If there's one, you just have to change it, and otherwise you add one. Then
you just have to take care of absolutes URL, wich have to be turned in
relatives one, regarding to a specific folder conataining the related things
Renaud
----- Original Message -----
From: "Terry Brownell" <[depotcity--home--com]>
To: "Rebol List" <[rebol-list--rebol--com]>
Sent: Saturday, March 10, 2001 9:22 AM
Subject: [REBOL] The "It's Mine Now and I'll Do What I Want With It" Project
Proposal
> Goal - Reconstruct a previously read webpage prior to saving so that all
tags are complete URLs
> Here's a project some may be interested in collaborating on for the good
of Reboldom.
> The Problem.
>
> When an HTML document is read and then saved, many of the tags (src, a
href etc) become "dead" due to the original page referencing a path to the
local server directly, like so...
> <a href="/news/0-1006-200-5079991.html?tag=tp_pr">
>
> as opposed to the complete URL, thus...
>
> <a href="http://www.news.com/news/0-1006-200-5079991.html?tag=tp_pr">
>
> When the page is then "delivered" outside of its domain, the resulting
html is marred. This hinders webpage manipulation and must not be allowed
to continue.
> The Solution
>
> Now lets say we could replace the "dead" (for lack of a proper definition)
URLs with "well-formed" URLs, what would be some of the advantages?
> A few that come to mind include;
>
> - Reading a webpage, removing the javascript that "breaks" the page out of
frames, then delivering it to a frame (sneaky huh?)
> - Removing/Replacing banner ads.
> - Marking up the page with XML on the fly
> - Annotating the page
> - Highlight key points
> etc.
>
> Now this seems like an easy task, but it's deceiving. One may say, "Just
insert the domain part of the URL into the tags" (see my "been using rebol
for months, but still green" script below) This works for basic sites, but
as the HTML gets more and more complex, so the sophistication of function.
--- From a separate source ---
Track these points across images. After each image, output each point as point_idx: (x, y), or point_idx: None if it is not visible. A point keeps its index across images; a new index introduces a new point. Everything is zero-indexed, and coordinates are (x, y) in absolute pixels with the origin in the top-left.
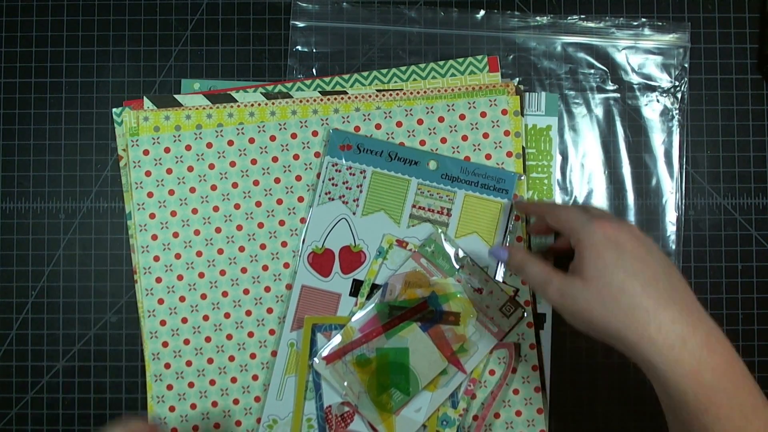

> For example, some of these "dead" tags get pretty wirey... some have a
leading "/" and some don't, some are embedded into javascript, and many
other styles.
> Is this idea too far fetched? Am I not seeing the forest for the trees? Is
there already a solution?
> Your thoughts and input are much appreciated.
>
> Terry Brownell
> www.LFReD.com
>
> Below is the "It's Mine Now 1.0"
> (Note: I know this could be written much better, and as a minimum made
into a function, but it's a start from a starter. Feel free to improve. Also
I find laying the code out into long lines easier to follow and debug. Don't
ask me why, maybe cuz I'm Canadian.)
> rebol []
>
> the-domain: to-url ask "What domain?"
> the-markup: load/markup the-domain
>
> ;The following will check for "dead" SRCs, if true then add the domain
>
> forall the-markup [if all [(type? first the-markup) = tag! found? find
first the-markup {src="} not found? find first the-markup "://"][insert
find/tail first the-markup {src="} the-domain]]
> ;The following will check for "dead" HREFs and replace with domain if
necessary
> the-markup: head the-markup
>
> forall the-markup [if all [found? find first the-markup {HREF="} not
found? find first the-markup "://"][insert find/tail first the-markup
{HREF="} the-domain]]